=== Section Start ===

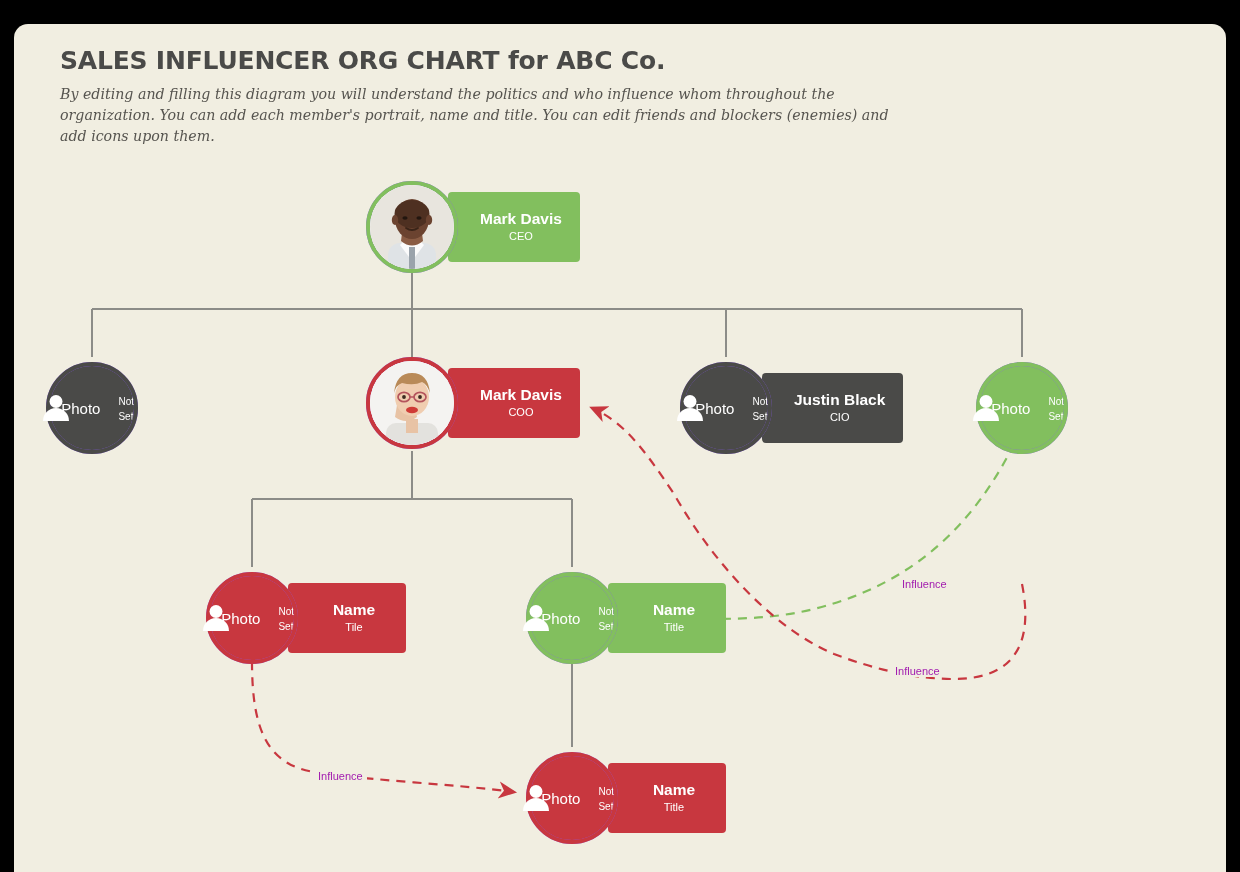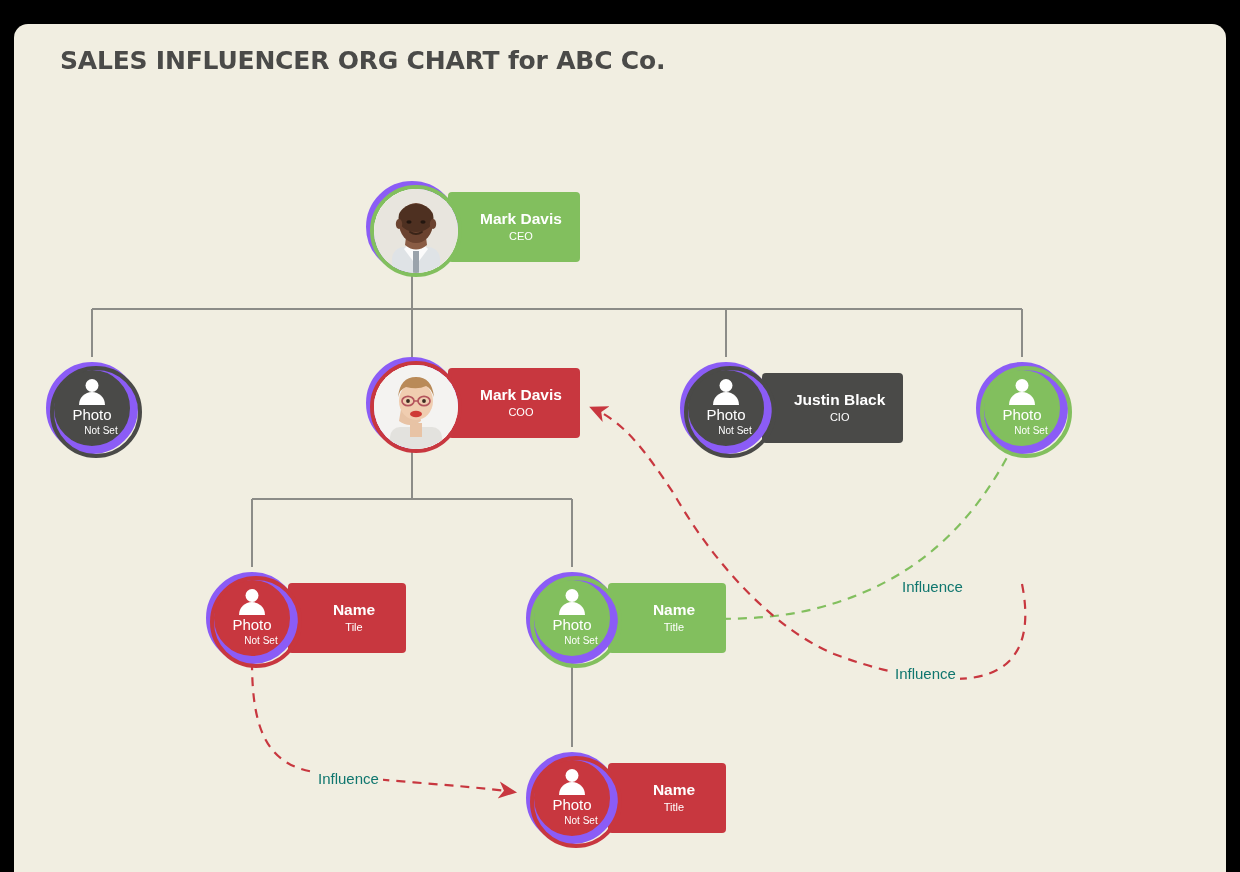--- a/index.html
+++ b/index.html
@@ -234,6 +234,7 @@
 
     <div id="header">
       <div id="title">SALES INFLUENCER ORG CHART for ABC Co.</div>
+      <div id="subtitle">By editing and filling this diagram you will understand the politics and who influence whom throughout the organization. You can add each member's portrait, name and title. You can edit friends and blockers (enemies) and add icons upon them.</div>
     </div>
 
     <svg id="wires" viewBox="0 0 1212 862" width="1212" height="862">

=== Section End ===

EXERCISE AIM: Repeat the material above precisely as it appears, omitting the images it contains.

YOUR SOLUTION:
--- a/index.html
+++ b/index.html
@@ -234,6 +234,7 @@
 
     <div id="header">
       <div id="title">SALES INFLUENCER ORG CHART for ABC Co.</div>
+      <div id="subtitle">By editing and filling this diagram you will understand the politics and who influence whom throughout the organization. You can add each member's portrait, name and title. You can edit friends and blockers (enemies) and add icons upon them.</div>
     </div>
 
     <svg id="wires" viewBox="0 0 1212 862" width="1212" height="862">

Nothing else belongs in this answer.